When the boy was trapped, the guards waited till their king, their majesty, their guide, had left. A hint of pity was given, along with an empty apology. They had left then, following their ruler and their duties. With eyes as stormy as the sea, he vowed to never forgive his captors, to never forget their apathy, but there were things to know and promises to break. When the tide had receded, along with the anger that was a danger, he found strings. They ran through the city, and the castle so far below. It was a web, he realized with a slow kind of shock. It ebbed and flowed, and was controlled by one man, the king, the monster. And when the time came, and the guards ran back, the vow had ebbed and changed with every step up the tower. With eyes as bright as the sun on the sea, he vowed never to forgive the king, his captor, to never forget the apathy that saved them. 

 

When the boy was trapped, he listened to his father, followed his hushed words, watched deft hands as they weaved their freedom. In his free time, which there was a lot and too little of, he watched birds flying through the air, watched their wings twitch and spread through glass lenses. He watched and he learned as they flew, above the clouds, above to freedom, and fell at the last second, catching themselves as they live on whatever they call prayers.
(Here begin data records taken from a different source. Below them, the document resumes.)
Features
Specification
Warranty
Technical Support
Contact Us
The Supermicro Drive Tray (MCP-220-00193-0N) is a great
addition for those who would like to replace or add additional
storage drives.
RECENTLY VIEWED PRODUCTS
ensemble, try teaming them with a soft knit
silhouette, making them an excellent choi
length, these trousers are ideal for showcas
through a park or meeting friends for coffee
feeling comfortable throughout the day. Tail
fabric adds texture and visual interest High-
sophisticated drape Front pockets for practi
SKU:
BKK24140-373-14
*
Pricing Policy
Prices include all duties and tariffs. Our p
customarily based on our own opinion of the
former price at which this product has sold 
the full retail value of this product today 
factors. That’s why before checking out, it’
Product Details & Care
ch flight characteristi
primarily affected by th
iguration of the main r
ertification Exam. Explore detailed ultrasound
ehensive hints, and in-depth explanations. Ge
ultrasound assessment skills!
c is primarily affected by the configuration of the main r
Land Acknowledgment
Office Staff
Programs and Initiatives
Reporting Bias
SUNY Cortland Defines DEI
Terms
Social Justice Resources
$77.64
He watched and he learned so when he flew he did it too. He soared above the clouds as his father called for him to listen. 

 

When the boy was trapped, before, during, and the short after, he wanted, he yearned, for more, for a sliver of knowledge he knew only he would treasure. So when he is given the chance, he takes to the air with a savage frenzy. He ignores the instructions, the guidelines his father put in place. To stay above the ocean, to stay below the clouds, where it is safe. But he does not want to be safe, he wants.

 

You see, when the boy was trapped, he fell in love with the sky, the sun, and the floating clouds. When the boy was trapped, he fell in love with the ocean, the fish, and the shimmery glare. So no, he wasn’t drunk on power when he flew higher and higher, reaching for the warmth he knew so well. He was hungry, hungry for knowledge, hungry for his love.

 

When Icarus burst through the clouds, wings already starting to melt, he laughed, like a starving man given a feast. As he basked in the warmth of the sun, he smiled long and wide, thinking of how long it took to reach, then he burned . When he fell, he was still laughing, feathers streaming around him and knowing he’d get to see the depths next. When he hit the water, he knew he’d never see the sky again, but he still smiled, for he was not a bird to catch himself with the winds. He was human. One moment was enough for him to know it, and he was content. As he sank, he kept his eyes open as long as he could, drinking in the shadows, the light, the sights. And when he finally slept, he let himself drift away from the world, always hungry for more.

 

(He doesn’t notice his body disappearing behind him, only focusing on the path ahead. It fades away, into golden dust, into nothing. He doesn’t notice the tug on his soul, going up, far above where he is headed. He doesn’t notice Helios claiming him as his, for even when he knew he would fall, he still flew.)